### Work to complete:
Only an exact retyping of all the entries counts as an answer.

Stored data

----------

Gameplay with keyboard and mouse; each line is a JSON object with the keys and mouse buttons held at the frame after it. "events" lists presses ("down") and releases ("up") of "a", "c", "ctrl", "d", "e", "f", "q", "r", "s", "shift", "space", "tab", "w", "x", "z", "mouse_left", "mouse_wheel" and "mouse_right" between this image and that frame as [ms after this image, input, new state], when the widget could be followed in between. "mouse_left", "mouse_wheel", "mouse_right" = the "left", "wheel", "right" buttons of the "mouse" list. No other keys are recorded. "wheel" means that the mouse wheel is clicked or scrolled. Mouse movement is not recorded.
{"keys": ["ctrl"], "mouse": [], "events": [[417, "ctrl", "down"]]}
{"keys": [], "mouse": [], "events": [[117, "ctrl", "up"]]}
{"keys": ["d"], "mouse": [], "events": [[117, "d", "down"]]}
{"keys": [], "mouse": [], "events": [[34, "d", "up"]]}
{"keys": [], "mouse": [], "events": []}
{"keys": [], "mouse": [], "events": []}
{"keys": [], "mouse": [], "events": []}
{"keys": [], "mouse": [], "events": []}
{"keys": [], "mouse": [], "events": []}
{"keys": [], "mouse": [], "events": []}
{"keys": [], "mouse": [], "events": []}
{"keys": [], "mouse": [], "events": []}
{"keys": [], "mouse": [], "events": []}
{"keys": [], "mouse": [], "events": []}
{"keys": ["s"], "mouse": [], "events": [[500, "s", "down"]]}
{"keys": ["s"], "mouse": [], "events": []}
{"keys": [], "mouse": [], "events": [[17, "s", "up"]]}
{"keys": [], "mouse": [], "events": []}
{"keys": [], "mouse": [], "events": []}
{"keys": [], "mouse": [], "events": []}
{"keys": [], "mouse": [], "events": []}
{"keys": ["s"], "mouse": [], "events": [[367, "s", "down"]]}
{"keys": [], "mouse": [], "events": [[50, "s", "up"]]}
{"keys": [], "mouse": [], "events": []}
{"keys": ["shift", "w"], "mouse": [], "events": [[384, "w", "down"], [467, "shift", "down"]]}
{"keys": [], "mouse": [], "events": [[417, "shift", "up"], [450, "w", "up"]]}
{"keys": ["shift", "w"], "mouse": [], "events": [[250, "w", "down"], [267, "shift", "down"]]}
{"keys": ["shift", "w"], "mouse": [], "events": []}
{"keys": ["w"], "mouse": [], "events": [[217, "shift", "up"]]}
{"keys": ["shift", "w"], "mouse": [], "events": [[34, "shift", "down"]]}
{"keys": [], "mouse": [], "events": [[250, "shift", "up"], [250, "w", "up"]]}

----------

### Response to the task:
Gameplay with keyboard and mouse; each line is a JSON object with the keys and mouse buttons held at the frame after it. "events" lists presses ("down") and releases ("up") of "a", "c", "ctrl", "d", "e", "f", "q", "r", "s", "shift", "space", "tab", "w", "x", "z", "mouse_left", "mouse_wheel" and "mouse_right" between this image and that frame as [ms after this image, input, new state], when the widget could be followed in between. "mouse_left", "mouse_wheel", "mouse_right" = the "left", "wheel", "right" buttons of the "mouse" list. No other keys are recorded. "wheel" means that the mouse wheel is clicked or scrolled. Mouse movement is not recorded.
{"keys": ["ctrl"], "mouse": [], "events": [[417, "ctrl", "down"]]}
{"keys": [], "mouse": [], "events": [[117, "ctrl", "up"]]}
{"keys": ["d"], "mouse": [], "events": [[117, "d", "down"]]}
{"keys": [], "mouse": [], "events": [[34, "d", "up"]]}
{"keys": [], "mouse": [], "events": []}
{"keys": [], "mouse": [], "events": []}
{"keys": [], "mouse": [], "events": []}
{"keys": [], "mouse": [], "events": []}
{"keys": [], "mouse": [], "events": []}
{"keys": [], "mouse": [], "events": []}
{"keys": [], "mouse": [], "events": []}
{"keys": [], "mouse": [], "events": []}
{"keys": [], "mouse": [], "events": []}
{"keys": [], "mouse": [], "events": []}
{"keys": ["s"], "mouse": [], "events": [[500, "s", "down"]]}
{"keys": ["s"], "mouse": [], "events": []}
{"keys": [], "mouse": [], "events": [[17, "s", "up"]]}
{"keys": [], "mouse": [], "events": []}
{"keys": [], "mouse": [], "events": []}
{"keys": [], "mouse": [], "events": []}
{"keys": [], "mouse": [], "events": []}
{"keys": ["s"], "mouse": [], "events": [[367, "s", "down"]]}
{"keys": [], "mouse": [], "events": [[50, "s", "up"]]}
{"keys": [], "mouse": [], "events": []}
{"keys": ["shift", "w"], "mouse": [], "events": [[384, "w", "down"], [467, "shift", "down"]]}
{"keys": [], "mouse": [], "events": [[417, "shift", "up"], [450, "w", "up"]]}
{"keys": ["shift", "w"], "mouse": [], "events": [[250, "w", "down"], [267, "shift", "down"]]}
{"keys": ["shift", "w"], "mouse": [], "events": []}
{"keys": ["w"], "mouse": [], "events": [[217, "shift", "up"]]}
{"keys": ["shift", "w"], "mouse": [], "events": [[34, "shift", "down"]]}
{"keys": [], "mouse": [], "events": [[250, "shift", "up"], [250, "w", "up"]]}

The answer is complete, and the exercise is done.